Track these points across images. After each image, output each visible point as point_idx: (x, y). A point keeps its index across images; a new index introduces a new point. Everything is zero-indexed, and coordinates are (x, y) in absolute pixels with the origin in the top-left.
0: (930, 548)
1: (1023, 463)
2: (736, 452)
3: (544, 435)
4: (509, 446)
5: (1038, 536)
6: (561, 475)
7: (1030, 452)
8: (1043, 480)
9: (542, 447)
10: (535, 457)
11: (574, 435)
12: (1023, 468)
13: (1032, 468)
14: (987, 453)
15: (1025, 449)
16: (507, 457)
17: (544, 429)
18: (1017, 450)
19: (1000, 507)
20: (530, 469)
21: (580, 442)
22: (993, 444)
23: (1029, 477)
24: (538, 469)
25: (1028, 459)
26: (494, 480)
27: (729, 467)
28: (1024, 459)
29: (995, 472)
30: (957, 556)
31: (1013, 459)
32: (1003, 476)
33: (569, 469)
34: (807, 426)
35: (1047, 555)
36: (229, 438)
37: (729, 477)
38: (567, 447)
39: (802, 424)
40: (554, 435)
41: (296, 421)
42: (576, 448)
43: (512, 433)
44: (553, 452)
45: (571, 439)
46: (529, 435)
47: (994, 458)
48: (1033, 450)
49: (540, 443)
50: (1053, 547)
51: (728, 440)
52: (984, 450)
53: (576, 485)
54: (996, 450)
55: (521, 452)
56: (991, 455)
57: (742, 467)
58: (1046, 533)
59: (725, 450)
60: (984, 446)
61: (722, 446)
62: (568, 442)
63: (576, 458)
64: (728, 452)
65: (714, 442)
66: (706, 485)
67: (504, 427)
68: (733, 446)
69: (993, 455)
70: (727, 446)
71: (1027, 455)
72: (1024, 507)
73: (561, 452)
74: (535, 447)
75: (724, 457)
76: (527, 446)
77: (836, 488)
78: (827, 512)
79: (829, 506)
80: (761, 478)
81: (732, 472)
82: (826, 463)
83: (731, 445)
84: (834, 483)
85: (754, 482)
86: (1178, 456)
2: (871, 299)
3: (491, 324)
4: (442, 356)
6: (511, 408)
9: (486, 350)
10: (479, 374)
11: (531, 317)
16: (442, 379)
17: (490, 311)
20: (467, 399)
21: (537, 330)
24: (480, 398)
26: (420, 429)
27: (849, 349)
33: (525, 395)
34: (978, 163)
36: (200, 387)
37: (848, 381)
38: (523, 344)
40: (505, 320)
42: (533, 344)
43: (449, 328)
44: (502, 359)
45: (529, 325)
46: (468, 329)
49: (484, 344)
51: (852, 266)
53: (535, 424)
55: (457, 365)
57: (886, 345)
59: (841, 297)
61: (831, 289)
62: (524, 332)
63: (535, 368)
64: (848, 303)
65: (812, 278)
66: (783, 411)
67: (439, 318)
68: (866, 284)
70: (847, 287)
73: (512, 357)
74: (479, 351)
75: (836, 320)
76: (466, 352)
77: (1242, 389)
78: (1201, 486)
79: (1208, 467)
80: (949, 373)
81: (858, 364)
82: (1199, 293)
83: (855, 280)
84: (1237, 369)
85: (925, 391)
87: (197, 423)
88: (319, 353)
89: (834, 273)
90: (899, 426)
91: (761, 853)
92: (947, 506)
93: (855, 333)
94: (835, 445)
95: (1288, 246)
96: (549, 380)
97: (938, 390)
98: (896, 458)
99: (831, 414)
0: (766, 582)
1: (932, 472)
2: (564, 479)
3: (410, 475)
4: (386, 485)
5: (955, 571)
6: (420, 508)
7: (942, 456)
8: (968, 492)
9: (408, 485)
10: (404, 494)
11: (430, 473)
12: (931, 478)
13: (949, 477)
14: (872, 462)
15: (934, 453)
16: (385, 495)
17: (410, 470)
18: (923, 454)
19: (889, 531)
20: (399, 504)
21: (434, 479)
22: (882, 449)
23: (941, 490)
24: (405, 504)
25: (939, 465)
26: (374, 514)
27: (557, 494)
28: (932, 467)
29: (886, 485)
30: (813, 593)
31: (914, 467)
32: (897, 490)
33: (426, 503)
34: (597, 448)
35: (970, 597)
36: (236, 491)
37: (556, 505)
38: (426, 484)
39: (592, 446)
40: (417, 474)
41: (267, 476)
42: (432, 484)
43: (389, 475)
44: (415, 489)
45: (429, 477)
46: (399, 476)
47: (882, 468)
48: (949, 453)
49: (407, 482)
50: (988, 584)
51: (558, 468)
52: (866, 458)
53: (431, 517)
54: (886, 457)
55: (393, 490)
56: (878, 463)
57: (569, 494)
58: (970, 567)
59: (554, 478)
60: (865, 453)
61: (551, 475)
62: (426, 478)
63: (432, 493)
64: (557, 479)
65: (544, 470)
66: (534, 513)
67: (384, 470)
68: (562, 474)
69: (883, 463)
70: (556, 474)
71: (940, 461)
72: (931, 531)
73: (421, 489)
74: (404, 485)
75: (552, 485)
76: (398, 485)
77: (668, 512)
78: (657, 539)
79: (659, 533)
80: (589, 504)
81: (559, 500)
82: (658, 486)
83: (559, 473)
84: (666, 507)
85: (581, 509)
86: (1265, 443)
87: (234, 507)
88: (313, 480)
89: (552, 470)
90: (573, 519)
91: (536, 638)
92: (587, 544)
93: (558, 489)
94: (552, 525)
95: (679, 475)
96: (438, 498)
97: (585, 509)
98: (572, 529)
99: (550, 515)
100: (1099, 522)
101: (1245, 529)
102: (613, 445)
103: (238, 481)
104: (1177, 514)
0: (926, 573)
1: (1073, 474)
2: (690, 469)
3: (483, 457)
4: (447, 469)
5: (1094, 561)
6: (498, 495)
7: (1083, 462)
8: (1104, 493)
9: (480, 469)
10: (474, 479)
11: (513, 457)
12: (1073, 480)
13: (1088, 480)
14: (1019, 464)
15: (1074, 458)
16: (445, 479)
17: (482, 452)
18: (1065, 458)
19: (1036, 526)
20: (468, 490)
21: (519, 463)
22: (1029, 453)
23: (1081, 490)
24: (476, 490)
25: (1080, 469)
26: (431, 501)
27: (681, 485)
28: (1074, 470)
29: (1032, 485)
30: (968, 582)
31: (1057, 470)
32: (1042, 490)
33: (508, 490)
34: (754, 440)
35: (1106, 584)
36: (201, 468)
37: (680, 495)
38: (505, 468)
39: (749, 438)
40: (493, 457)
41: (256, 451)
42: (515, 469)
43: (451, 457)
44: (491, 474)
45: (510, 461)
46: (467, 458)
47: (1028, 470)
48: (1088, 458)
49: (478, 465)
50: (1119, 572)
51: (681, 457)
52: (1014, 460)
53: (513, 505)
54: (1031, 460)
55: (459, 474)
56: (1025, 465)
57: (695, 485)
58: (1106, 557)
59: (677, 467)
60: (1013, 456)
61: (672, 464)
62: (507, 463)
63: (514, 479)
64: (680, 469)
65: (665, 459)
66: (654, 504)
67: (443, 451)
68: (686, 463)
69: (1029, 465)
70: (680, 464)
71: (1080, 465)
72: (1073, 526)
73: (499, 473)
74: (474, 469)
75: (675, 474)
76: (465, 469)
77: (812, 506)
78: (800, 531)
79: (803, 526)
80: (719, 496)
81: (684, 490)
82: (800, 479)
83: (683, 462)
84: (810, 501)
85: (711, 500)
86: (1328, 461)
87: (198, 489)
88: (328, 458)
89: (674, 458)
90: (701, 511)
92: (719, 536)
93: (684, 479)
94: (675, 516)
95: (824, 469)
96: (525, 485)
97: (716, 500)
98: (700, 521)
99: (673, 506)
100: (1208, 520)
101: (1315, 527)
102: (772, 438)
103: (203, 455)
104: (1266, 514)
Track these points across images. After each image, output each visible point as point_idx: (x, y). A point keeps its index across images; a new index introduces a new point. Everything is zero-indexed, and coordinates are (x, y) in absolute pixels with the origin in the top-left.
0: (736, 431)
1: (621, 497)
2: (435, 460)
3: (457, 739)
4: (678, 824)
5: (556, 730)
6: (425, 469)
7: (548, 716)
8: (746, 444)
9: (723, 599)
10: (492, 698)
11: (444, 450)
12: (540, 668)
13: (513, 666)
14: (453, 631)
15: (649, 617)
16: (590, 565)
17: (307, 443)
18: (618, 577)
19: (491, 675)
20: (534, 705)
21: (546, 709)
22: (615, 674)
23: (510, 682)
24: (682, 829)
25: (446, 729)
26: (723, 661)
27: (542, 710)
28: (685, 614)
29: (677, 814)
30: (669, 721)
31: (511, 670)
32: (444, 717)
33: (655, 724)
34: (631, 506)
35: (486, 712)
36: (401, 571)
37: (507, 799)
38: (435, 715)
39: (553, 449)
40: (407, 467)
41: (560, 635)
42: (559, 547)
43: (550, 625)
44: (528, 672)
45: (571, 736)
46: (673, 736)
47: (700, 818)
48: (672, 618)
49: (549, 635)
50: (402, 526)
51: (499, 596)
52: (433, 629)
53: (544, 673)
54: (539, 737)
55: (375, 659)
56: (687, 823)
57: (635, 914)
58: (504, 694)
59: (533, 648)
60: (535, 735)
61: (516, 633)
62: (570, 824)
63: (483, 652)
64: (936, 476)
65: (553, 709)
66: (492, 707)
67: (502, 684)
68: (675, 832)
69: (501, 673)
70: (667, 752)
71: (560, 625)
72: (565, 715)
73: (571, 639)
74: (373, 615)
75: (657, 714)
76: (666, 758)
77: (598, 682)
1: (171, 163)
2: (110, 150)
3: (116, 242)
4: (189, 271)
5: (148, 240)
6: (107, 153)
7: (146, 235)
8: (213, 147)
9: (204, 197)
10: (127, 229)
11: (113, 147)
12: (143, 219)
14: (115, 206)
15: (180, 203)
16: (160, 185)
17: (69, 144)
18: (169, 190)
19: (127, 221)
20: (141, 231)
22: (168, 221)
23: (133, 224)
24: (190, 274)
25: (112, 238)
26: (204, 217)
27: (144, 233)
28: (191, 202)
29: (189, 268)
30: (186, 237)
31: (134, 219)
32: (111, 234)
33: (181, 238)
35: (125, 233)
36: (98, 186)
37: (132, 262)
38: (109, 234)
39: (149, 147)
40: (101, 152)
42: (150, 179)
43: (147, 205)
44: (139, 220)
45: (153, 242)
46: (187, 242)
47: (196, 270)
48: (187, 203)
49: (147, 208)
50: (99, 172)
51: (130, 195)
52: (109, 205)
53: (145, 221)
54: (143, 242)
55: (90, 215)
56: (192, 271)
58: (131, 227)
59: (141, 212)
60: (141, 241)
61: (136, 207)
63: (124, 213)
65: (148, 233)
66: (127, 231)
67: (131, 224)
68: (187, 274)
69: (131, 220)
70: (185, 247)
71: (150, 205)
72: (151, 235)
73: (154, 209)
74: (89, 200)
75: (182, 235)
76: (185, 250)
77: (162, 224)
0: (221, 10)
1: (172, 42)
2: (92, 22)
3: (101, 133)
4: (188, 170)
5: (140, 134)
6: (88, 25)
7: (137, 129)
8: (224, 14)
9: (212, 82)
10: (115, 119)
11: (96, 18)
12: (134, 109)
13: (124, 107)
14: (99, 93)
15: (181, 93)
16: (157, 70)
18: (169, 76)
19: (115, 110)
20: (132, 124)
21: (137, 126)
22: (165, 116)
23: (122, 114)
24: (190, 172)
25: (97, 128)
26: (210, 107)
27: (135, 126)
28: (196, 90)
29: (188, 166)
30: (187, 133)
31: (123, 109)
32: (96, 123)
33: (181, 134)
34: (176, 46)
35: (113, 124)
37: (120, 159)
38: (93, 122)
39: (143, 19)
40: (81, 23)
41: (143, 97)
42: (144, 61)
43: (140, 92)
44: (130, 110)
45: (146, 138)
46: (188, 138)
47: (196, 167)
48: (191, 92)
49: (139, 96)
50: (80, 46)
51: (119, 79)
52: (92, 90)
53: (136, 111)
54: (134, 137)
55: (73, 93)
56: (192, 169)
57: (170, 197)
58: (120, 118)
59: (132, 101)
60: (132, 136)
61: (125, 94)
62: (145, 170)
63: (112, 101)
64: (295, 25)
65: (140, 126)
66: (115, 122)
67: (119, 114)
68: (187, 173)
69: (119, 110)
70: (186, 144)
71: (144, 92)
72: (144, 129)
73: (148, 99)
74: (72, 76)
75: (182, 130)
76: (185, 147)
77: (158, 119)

_The task_
Repeat the material exactly. Begin with its first line and end with the line that has "10: (535, 457)".

_Solution to the exercise_
Track these points across images. After each image, output each visible point as point_idx: (x, y). A point keeps its index across images; a new index introduces a new point. Everything is zero-indexed, and coordinates are (x, y) in absolute pixels with the origin in the top-left.
0: (930, 548)
1: (1023, 463)
2: (736, 452)
3: (544, 435)
4: (509, 446)
5: (1038, 536)
6: (561, 475)
7: (1030, 452)
8: (1043, 480)
9: (542, 447)
10: (535, 457)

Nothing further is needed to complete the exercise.